April 1915 - The days that followed the uprising, a sizable portion of the Armenian elites (23,405 people out of a community of 150,000) was swept up, tortured, deported to Angora, and killed. Minister of the Interior Talat Pasha justified these arrests with reference to the uprising at Van and the intervention of Russian troops that evacuated 210,000 people threatened with annihilation.
1915 - the U.S. ambassador to the Ottoman Empire, Henry Morgenthau (1856–1946), cabled his government to say “the persecution of Armenians is assuming unprecedented proportions
1916 - Armenian populations, who were to be driven by force to desert spaces extending between Mosul and Aleppo. This constituted the turntable of the deportation completed by the end of 1916.
1919 - More Armernians were killed during the Turkish War of Independence.

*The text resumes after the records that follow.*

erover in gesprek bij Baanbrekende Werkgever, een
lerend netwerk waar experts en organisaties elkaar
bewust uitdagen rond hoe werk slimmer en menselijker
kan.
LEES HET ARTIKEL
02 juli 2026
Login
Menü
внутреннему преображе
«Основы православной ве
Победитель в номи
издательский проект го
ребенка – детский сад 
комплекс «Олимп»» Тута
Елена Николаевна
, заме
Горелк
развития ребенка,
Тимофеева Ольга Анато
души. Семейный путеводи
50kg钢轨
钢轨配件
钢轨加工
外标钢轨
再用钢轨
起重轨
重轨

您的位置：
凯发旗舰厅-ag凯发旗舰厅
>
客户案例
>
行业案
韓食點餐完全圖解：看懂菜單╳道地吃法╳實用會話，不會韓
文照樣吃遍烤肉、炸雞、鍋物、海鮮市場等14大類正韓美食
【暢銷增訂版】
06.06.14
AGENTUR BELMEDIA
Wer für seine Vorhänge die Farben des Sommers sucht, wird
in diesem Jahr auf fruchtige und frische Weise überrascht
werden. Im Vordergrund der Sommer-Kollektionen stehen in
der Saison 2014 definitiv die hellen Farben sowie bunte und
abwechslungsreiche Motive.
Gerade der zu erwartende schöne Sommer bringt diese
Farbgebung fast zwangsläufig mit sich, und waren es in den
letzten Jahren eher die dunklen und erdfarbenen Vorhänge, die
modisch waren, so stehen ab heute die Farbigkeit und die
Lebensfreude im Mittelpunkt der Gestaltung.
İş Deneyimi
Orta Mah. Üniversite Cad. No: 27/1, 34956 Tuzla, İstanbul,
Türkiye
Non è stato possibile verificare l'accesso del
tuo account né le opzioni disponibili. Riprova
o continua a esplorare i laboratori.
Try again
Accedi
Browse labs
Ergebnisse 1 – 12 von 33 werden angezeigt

Nov. 20, 1920 - Armenia declared a Soviet State
1923 - “Treaty of Lausanne in 1923 (...) included a declaration of amnesty for any crimes committed between 1914 and 1922. This treaty allowed the Turkish government an immunity that ultimately led to a policy of denying the genocide happened.”
1927 - In the Turkish Republic's first census in 1927, there were only sixty-five thousand to seventy-seven thousand Armenians living in Turkey, from a population of over two million before the war.
1936 - Armenia became one of 15 Soviet Socialist Republics.
1948-1949 - Repatriated Armenians deported by Stalin.
1987 - “the British Parliament was the first to acknowledge the genocide, and many European countries followed suit.”
1915-1918 - Between 1915 and 1918, many Armenians fled to neighboring countries, including Lebanon.
2009 - the countries moved to establish diplomatic relations, however continued tensions regarding the genocide and other issues continued to complicate negotiations, and complete reconciliation did not appear likely by early 2014.
2009 - In April 2009, officials from both countries met and announced an agreement on a process to normalize Turkish-Armenian relations.
April 2013 - more than 10,000 people marched through the streets of Beirut, Lebanon, demanding that Turkey acknowledge its mass extermination of Armenians almost a century earlier.